@p@Moon Dont know if this has been debooonked by the usual suspects, but didnt the us military play a role in the development of lyme disease with that swiss scientist they imported?
...I am only half-joking. I have no reason to suspect that Bill Gates has anything to do with the Lone Star tick besides his habit of introducing bugs to new places and trying to get other people to stop eating meat.
Funny you'd mention it, because when I was looking up the name of Oxitec a minute ago, I ran into a Snopes article. "No, Bill Gates is not releasing genetically modified mosquitoes in Florida. ...Not personally. Just a company that he is funding is doing it. Rating: Mixed."
> didnt the us military play a role in the development of lyme disease with that swiss scientist they imported?
> authored by Stanford University science writer and former Lyme suffer Kris Newby. It features interviews with late Swiss-born scientist Willy Burgdorfer—the man credited with discovering the bacterial pathogen that causes Lyme disease—who once worked for the DoD as a bioweapons specialist.

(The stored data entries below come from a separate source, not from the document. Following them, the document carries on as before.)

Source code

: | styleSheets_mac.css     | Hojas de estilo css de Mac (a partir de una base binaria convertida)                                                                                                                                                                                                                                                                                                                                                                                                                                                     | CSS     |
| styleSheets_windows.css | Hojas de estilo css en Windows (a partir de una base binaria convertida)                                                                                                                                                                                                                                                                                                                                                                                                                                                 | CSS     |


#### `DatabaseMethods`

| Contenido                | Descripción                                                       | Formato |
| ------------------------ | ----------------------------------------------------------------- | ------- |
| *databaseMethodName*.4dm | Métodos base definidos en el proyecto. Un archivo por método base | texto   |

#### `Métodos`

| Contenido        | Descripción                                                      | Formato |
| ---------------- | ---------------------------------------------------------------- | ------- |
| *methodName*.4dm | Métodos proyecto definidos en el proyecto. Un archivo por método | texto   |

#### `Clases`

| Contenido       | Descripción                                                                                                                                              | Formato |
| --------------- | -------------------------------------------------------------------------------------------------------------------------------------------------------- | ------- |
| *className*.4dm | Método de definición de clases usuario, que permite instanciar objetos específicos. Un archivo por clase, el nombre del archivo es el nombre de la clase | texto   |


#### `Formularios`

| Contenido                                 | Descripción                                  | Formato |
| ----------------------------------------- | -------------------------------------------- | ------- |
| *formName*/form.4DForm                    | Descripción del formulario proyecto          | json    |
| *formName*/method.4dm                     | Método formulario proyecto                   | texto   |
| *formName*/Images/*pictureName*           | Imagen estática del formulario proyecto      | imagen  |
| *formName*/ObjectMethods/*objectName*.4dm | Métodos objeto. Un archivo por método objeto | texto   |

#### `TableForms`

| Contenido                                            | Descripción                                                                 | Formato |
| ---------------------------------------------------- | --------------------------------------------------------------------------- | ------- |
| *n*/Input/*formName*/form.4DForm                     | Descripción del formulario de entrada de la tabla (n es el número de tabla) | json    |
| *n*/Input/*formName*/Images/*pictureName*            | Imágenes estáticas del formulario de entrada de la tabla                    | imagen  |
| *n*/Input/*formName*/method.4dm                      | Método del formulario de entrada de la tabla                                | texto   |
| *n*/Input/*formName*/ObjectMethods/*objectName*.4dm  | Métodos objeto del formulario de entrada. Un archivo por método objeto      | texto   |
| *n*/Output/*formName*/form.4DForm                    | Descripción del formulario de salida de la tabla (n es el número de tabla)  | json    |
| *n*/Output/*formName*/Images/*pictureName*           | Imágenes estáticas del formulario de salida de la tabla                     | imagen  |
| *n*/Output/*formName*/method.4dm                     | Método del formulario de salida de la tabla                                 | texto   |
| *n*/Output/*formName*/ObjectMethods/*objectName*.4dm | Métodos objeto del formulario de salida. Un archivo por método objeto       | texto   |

> "Those interviews combined with access to Dr. Burgdorfer's lab files suggest that he and other bioweapons specialists stuffed ticks with pathogens to cause severe disability, disease—even death—to potential enemies," Smith said during the debate on the House floor.
The guy that yells "MISINFORMATION!" several times is objecting to declassifying the documents:
> "I think that Rep. Chris Smith is terribly misinformed by the Lyme disease activists and by the false and misleading information," Baker told Newsweek. "He would be well advised to check the facts by consulting the experts on Lyme disease at the National Institutes of Health or the Centers for Disease Control and Prevention [CDC] for accurate and reliable information before proposing such legislation."
It seems like, if Baker's really worried people were misinformed and that there's no chance the DoD did this, then he ought to be in favor of declassifying any experiments done on ticks.